When it comes to doing research for which there is no immediate benefit, no clear prospect for financial gain, that gets left to the government. So radio, the internet, the polio vaccine, radar (with a big help from the Brits), nuclear power (which some may say was not such a net plus), Medicare, Social Security, the development of technology to harvest natural gas (which is fast replacing dirtier coal, a private industry despoiler of the environment), protection of the food supply from taint and infection, basic medical research into AIDS, which is closing in on taming a truly horrific epidemic, space exploration (for what it's worth), clean up of contaminated soil and water by polluting industry (Love Canal), the interstate highway system, the saving of American automobile companies (more than once), the GI bill which educated an entire generation and allowed millions to move up into the middle classes and beyond so their children could take the next step up, keeping all the 6,000 flights up in the air and not running into each other (the FAA), allowing many people who otherwise could not afford homes to get mortgages (until recently--but remember during the 50's, 60's, 70's and 80's the federal government's mortgage programs worked very well--until the avarice and wheeling and dealing of Wall Street and private bankers stabbed it in the back.

That's just off the top of my head. 

Add your own.

When we face the Frank Guinta's and Kelley Ayotte's of the world, those Tea Party darlings who want to strangle the government in its bed, who have taken a pledge to never vote for a tax, well, we ought to be able to respond by saying--actually, that government you want to kill, that's an old friend of mine, a friend I owe a lot to, a friend I want to see live and thrive, even if it means--Oh, Heaven Forbid--I have to pay taxes.

Here's another thing to think about:  In most states you pay sales tax, property tax, both on real estate and cars, and state income tax.
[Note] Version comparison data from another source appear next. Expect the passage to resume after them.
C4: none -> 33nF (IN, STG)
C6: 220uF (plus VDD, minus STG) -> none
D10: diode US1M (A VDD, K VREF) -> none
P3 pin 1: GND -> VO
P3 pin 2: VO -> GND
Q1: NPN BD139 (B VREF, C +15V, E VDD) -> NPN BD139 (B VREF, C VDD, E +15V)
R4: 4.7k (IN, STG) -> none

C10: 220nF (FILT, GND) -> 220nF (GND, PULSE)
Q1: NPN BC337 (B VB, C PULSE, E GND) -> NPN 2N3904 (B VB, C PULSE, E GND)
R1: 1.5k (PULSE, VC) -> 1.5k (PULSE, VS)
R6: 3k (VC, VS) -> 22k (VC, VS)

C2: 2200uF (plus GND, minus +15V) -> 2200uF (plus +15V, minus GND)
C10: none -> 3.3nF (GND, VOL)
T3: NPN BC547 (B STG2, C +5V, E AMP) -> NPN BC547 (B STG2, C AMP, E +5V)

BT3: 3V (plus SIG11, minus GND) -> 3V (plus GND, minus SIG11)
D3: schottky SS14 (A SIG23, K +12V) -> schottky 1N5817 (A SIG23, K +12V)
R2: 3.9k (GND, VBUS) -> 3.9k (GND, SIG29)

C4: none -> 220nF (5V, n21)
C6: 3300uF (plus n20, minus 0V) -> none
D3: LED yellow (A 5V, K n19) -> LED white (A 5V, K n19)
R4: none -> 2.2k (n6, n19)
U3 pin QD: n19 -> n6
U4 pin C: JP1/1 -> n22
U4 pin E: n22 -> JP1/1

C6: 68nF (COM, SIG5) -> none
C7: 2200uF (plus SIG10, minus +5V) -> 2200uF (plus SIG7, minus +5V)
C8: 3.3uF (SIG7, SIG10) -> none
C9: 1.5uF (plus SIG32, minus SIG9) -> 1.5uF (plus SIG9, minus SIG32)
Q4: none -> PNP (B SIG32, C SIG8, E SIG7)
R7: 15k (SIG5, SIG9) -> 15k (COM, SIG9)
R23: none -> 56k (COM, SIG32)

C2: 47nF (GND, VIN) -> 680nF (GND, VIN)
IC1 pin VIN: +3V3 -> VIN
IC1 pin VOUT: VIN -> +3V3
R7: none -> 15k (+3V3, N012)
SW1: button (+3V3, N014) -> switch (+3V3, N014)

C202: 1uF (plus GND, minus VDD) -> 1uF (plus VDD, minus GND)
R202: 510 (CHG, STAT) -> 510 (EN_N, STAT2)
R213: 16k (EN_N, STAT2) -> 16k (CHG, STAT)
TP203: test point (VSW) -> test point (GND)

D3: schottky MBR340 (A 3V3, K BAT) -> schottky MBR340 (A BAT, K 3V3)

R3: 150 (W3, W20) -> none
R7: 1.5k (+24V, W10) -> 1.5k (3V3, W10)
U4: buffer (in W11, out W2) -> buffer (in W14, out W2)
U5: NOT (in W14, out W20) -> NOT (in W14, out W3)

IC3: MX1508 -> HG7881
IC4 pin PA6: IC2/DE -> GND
Here in New Hampshire, we do not pay enough taxes, and we pay the wrong sort of taxes, but go to any town meeting and you get the whiners raising a howl any time a candidate intimates she is not going to cut taxes and may just consider re-structuring our tax scheme. "Oh, then you're for an income tax," the whiner shouts, as if he has just unmasked a vampire.

Here's a reality check New Hampshire--doing things, improvements, life costs money. Only wimps whimper at every mention of the cost.  In the Granite State too many of us see the price of everything and the value of nothing.